Directions:
Change "chart" to "graph" wherever it appears in the items below, then write the items out again with nothing else altered. Leave out the pictures.

Source records:

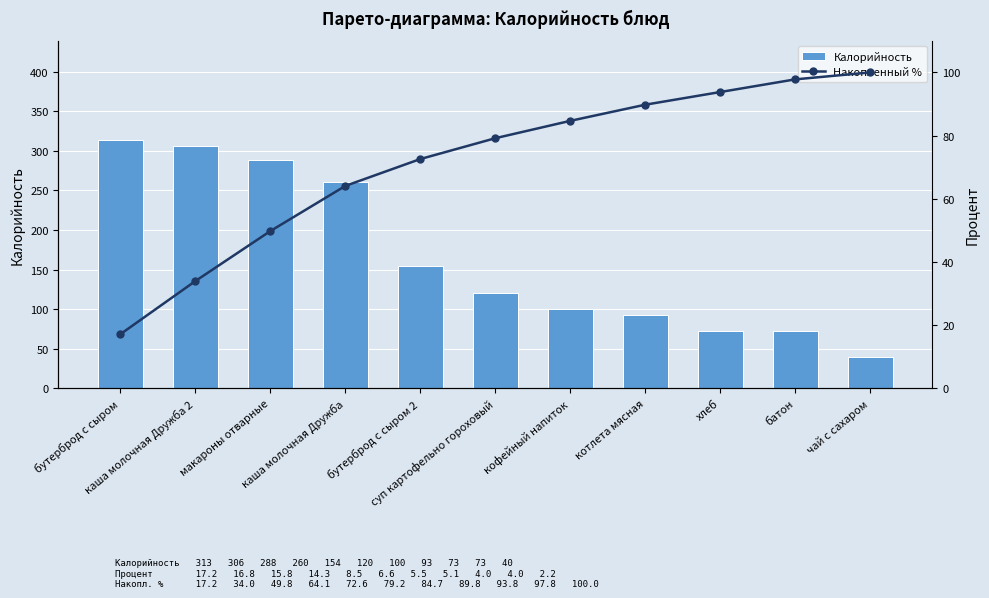

Rank the categories by Накопленный % value from highest to lowest.

чай с сахаром, батон, хлеб, котлета мясная, кофейный напиток, суп картофельно гороховый, бутерброд с сыром 2, каша молочная Дружба, макароны отварные, каша молочная Дружба 2, бутерброд с сыром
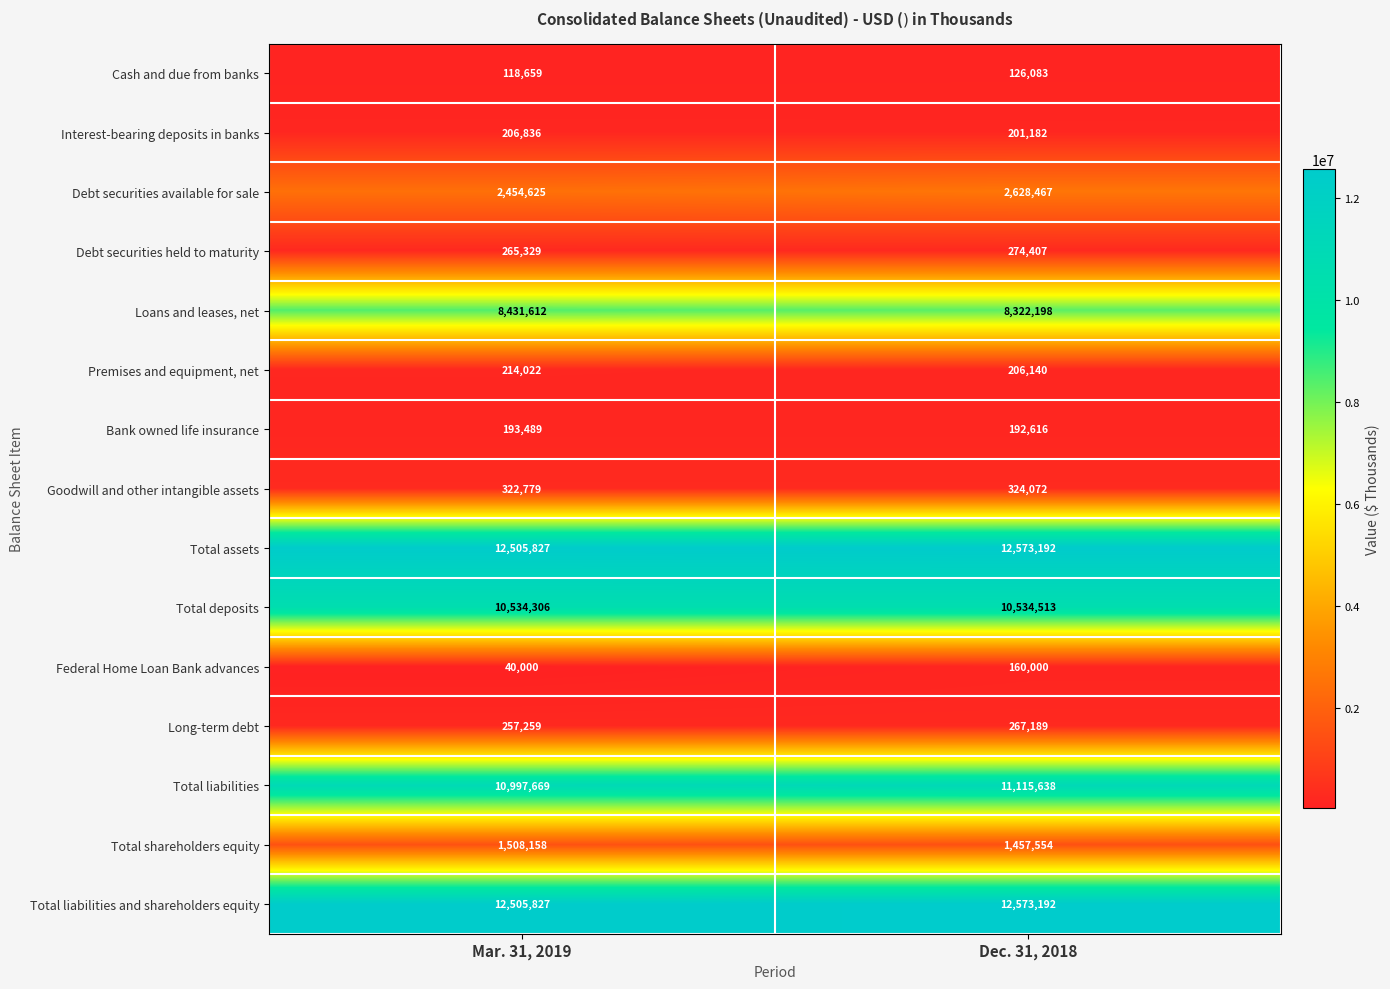

Reading left to right, list all the values displayed in this chart.

Cash and due from banks: 118659	126083
Interest-bearing deposits in banks: 206836	201182
Debt securities available for sale: 2454625	2628467
Debt securities held to maturity: 265329	274407
Loans and leases, net: 8431612	8322198
Premises and equipment, net: 214022	206140
Bank owned life insurance: 193489	192616
Goodwill and other intangible assets: 322779	324072
Total assets: 12505827	12573192
Total deposits: 10534306	10534513
Federal Home Loan Bank advances: 40000	160000
Long-term debt: 257259	267189
Total liabilities: 10997669	11115638
Total shareholders equity: 1508158	1457554
Total liabilities and shareholders equity: 12505827	12573192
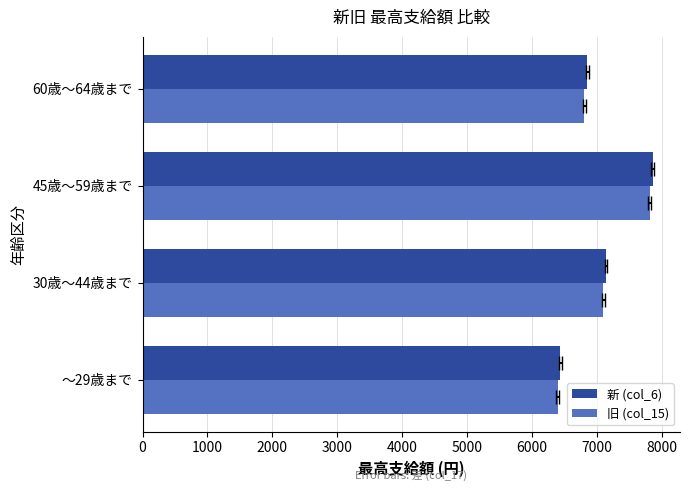

Reading left to right, list all the values displayed in this chart.

新 (col_6): 6435	7140	7860	6853
旧 (col_15): 6395	7100	7810	6808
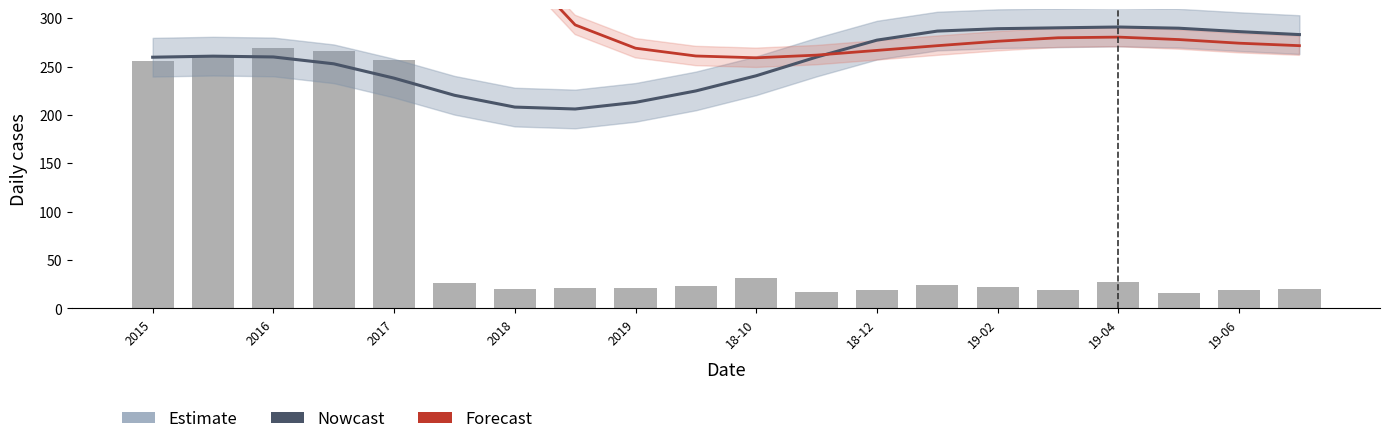

Which series has the largest range (max minus min)?

Forecast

Result of this exercise:
Rank the categories by Накопленный % value from highest to lowest.

чай с сахаром, батон, хлеб, котлета мясная, кофейный напиток, суп картофельно гороховый, бутерброд с сыром 2, каша молочная Дружба, макароны отварные, каша молочная Дружба 2, бутерброд с сыром

Reading left to right, list all the values displayed in this graph.

Cash and due from banks: 118659	126083
Interest-bearing deposits in banks: 206836	201182
Debt securities available for sale: 2454625	2628467
Debt securities held to maturity: 265329	274407
Loans and leases, net: 8431612	8322198
Premises and equipment, net: 214022	206140
Bank owned life insurance: 193489	192616
Goodwill and other intangible assets: 322779	324072
Total assets: 12505827	12573192
Total deposits: 10534306	10534513
Federal Home Loan Bank advances: 40000	160000
Long-term debt: 257259	267189
Total liabilities: 10997669	11115638
Total shareholders equity: 1508158	1457554
Total liabilities and shareholders equity: 12505827	12573192

Reading left to right, list all the values displayed in this graph.

新 (col_6): 6435	7140	7860	6853
旧 (col_15): 6395	7100	7810	6808

Which series has the largest range (max minus min)?

Forecast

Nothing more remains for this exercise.